_Required work_
Your answer is the lines below, exactly, from the one that contains "T5, label: Q2 -> Q4" through the one that contains "T44, due: Oct 30 -> Nov 5", both included.

_Recorded information_
···
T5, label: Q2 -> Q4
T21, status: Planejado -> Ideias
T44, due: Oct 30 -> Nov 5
···
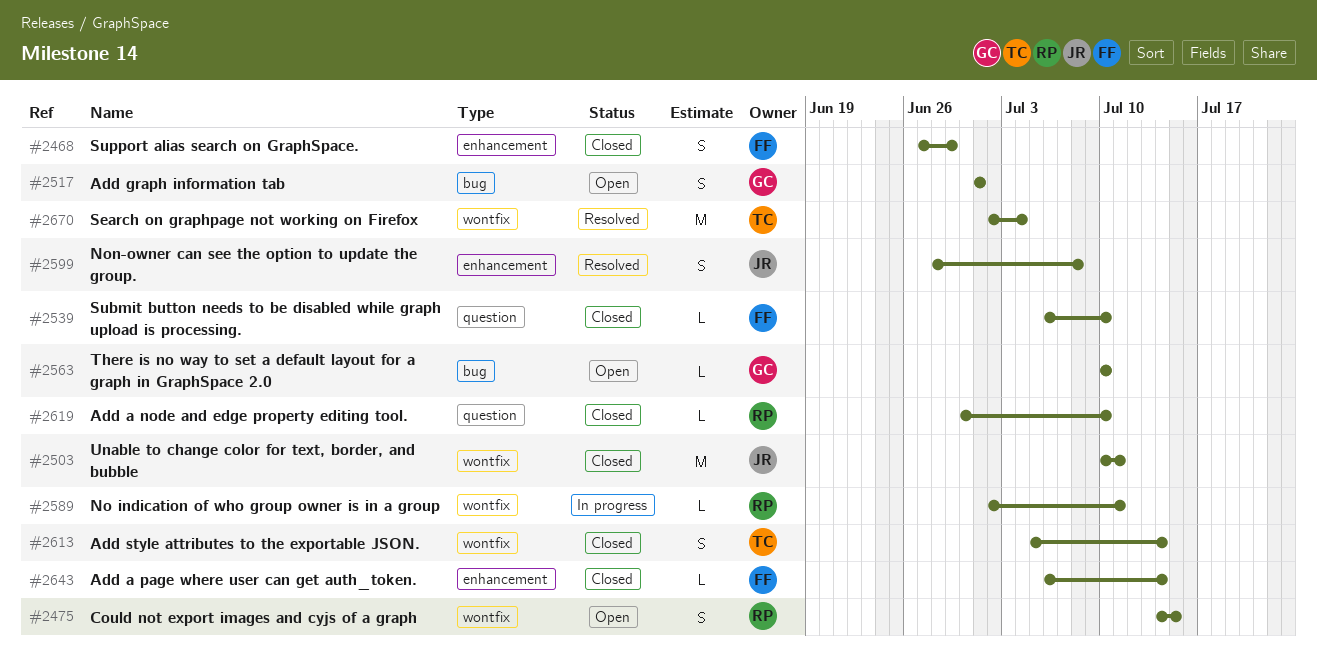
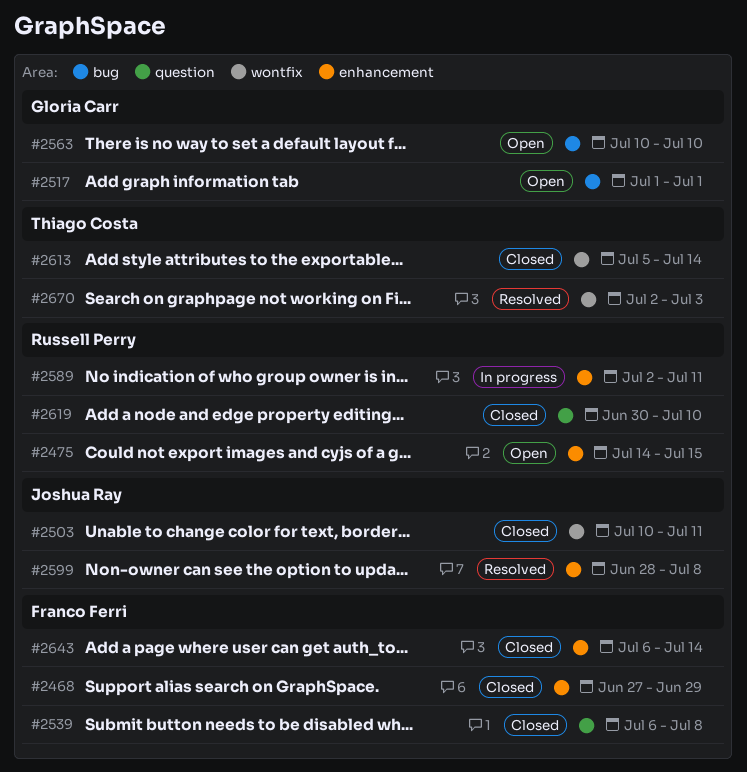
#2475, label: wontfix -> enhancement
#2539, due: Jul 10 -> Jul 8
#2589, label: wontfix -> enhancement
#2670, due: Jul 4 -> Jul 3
···
_Solution to the problem_
T5, label: Q2 -> Q4
T21, status: Planejado -> Ideias
T44, due: Oct 30 -> Nov 5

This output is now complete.